● Work order: Reproduce the passage of the article on US AI restrictions starting at "The Trump administration" and ending at "the contrast quickly.", updating it so that "contrast" is replaced by "difference".

● Extracted text:
◇ ◇ ◇ ◇ ◇ ◇ ◇

Why US AI Restrictions Are Sending Investors Toward Chinese Tech

The Trump administration ordered Anthropic to suspend foreign access to its most powerful AI models, Fable 5 and Mythos 5, citing national security concerns. That very day, Chinese AI developer Zhipu released its newest model as open-source software with no usage restrictions at all. Investors drew the contrast quickly.
As US developers face mounting restrictions on frontier model access, Chinese developers are leaning into wide distribution to attract cost-sensitive enterprise users.
Bank of America analysts said China is positioned to capture a meaningful share of the global AI market in the "value-for-money" segment. Chinese models are gaining traction as affordable alternatives to pricier US frontier tools, the bank said.
"For investors already heavily exposed to US-centric AI leaders, Chinese shares offer differentiated exposure," said Alvin So, Goldman Sachs equity strategist for Asia.

◇ ◇ ◇ ◇ ◇ ◇ ◇

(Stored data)
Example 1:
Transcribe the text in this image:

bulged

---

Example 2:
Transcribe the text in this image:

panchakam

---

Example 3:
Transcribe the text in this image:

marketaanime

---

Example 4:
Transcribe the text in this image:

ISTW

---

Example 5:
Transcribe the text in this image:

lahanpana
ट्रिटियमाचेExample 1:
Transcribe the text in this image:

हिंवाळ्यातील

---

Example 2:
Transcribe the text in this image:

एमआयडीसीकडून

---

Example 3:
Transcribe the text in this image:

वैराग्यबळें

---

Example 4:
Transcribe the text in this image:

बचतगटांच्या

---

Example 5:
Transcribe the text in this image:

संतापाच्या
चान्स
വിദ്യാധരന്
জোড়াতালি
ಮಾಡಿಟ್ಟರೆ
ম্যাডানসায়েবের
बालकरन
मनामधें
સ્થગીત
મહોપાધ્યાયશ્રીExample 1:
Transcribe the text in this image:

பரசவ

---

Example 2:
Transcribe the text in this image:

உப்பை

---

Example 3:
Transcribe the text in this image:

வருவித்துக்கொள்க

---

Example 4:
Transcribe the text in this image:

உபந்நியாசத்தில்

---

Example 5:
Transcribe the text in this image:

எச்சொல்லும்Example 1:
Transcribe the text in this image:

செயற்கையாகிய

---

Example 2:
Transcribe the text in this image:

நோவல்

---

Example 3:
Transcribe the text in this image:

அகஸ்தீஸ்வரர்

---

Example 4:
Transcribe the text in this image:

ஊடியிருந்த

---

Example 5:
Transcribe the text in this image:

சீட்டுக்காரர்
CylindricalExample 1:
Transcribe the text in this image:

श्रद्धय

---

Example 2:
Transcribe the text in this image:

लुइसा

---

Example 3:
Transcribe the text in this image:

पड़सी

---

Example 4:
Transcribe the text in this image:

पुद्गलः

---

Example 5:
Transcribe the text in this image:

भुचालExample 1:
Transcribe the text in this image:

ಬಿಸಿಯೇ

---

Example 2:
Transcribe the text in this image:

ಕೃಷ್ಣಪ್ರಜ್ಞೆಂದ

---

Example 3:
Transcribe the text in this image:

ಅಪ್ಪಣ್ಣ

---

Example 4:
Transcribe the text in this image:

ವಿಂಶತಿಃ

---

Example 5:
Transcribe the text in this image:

◇ ◇ ◇ ◇ ◇ ◇ ◇

● Response to this task:
The Trump administration ordered Anthropic to suspend foreign access to its most powerful AI models, Fable 5 and Mythos 5, citing national security concerns. That very day, Chinese AI developer Zhipu released its newest model as open-source software with no usage restrictions at all. Investors drew the difference quickly.